- **WHAT THE TASK ASKS**
Please repeat the post on data analysis advice, starting with "- Just because" and going on through "generates the data.", swapping each "results" for "findings".
══ GIVEN PASSAGE ══
Ordinarily I’d save this for a Friday link, but it seemed sufficiently bloggable that I’m giving it its own post. Here’s econometrician (i.e. economics statistician) David Giles’ list of 10 things for econometricians to keep in mind when they analyze their data. I think it’s a really good list for ecology too.
- Always, but always, plot your data.
- Remember that data quality is at least as important as data quantity.
- Always ask yourself, “Do these results make economic/common sense”?
- Check whether your “statistically significant” results are also “numerically/economically significant”.
- Be sure that you know exactly what assumptions are used/needed to obtain the results relating to the properties of any estimator or test that you use.
- Just because someone else has used a particular approach to analyse a problem that looks like yours, that doesn’t mean they were right!
- “Test, test, test”! (David Hendry). But don’t forget that “pre-testing” raises some important issues of its own.
- Don’t assume that the computer code that someone gives to you is relevant for your application, or that it even produces correct results.
- Keep in mind that published results will represent only a fraction of the results that the author obtained, but is not publishing.
- Don’t forget that “peer-reviewed” does NOT mean “correct results”, or even “best practices were followed”.
Economist Mark Thoma adds a couple more:
Don’t take econometric techniques in search of questions. Instead, start with the important questions and then develop the econometrics needed to answer them.
Model the process that generates the data.
═══
══ INFORMATION SHOWN ══
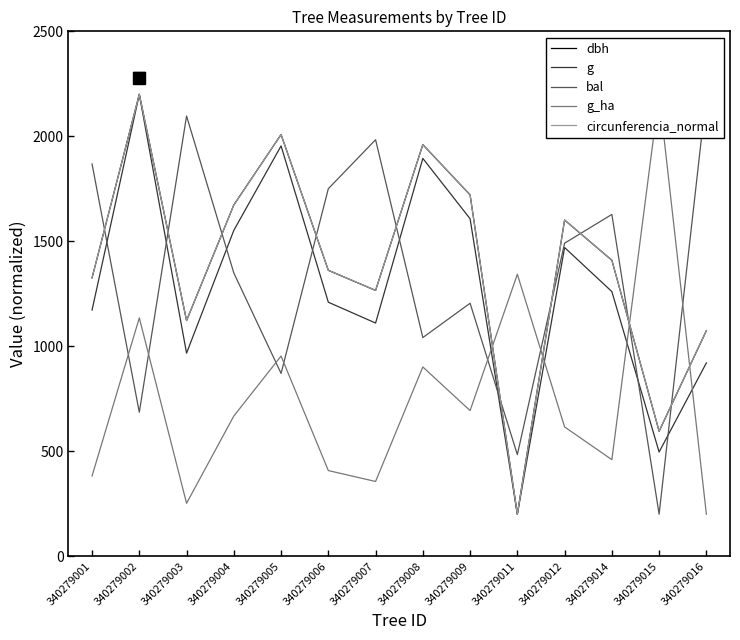

What is the sum of all g_ha values?

10566.2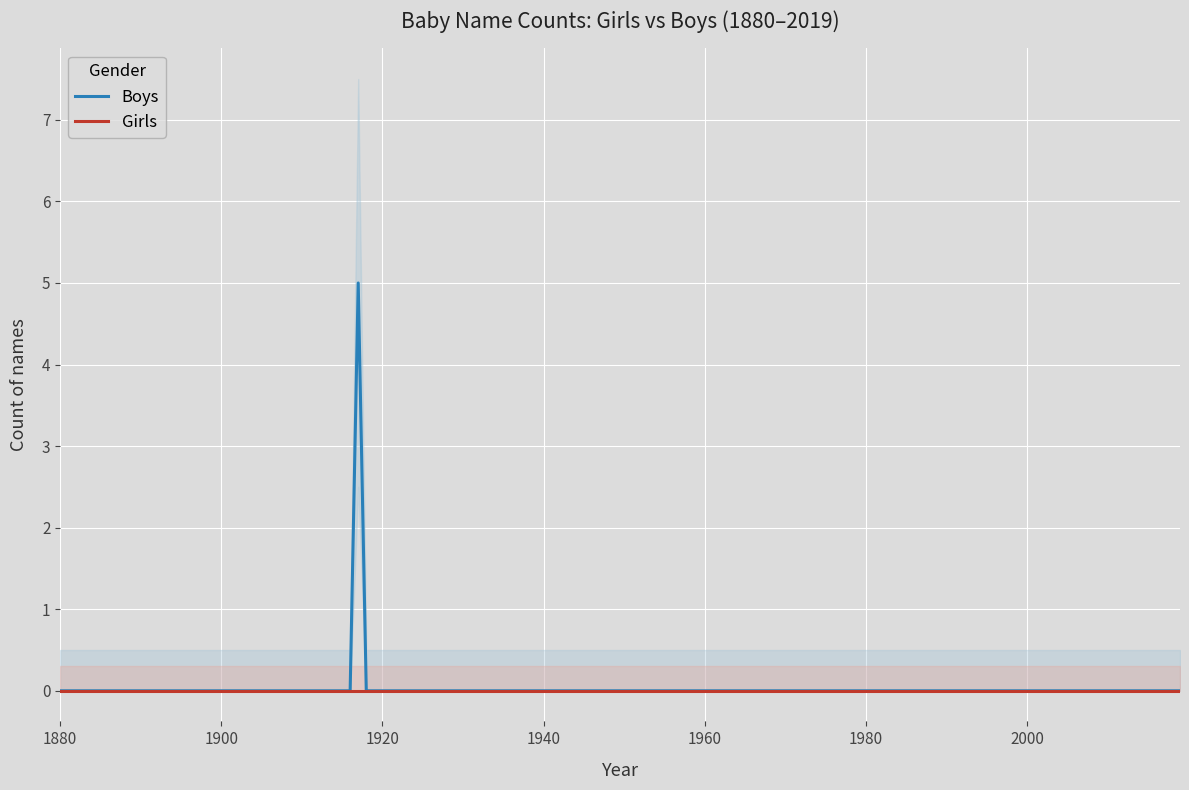

Rank the series by their maximum value, from lowest to highest.

Girls, Boys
═══
- **EXPECTED ANSWER**
- Just because someone else has used a particular approach to analyse a problem that looks like yours, that doesn’t mean they were right!
- “Test, test, test”! (David Hendry). But don’t forget that “pre-testing” raises some important issues of its own.
- Don’t assume that the computer code that someone gives to you is relevant for your application, or that it even produces correct findings.
- Keep in mind that published findings will represent only a fraction of the findings that the author obtained, but is not publishing.
- Don’t forget that “peer-reviewed” does NOT mean “correct findings”, or even “best practices were followed”.
Economist Mark Thoma adds a couple more:
Don’t take econometric techniques in search of questions. Instead, start with the important questions and then develop the econometrics needed to answer them.
Model the process that generates the data.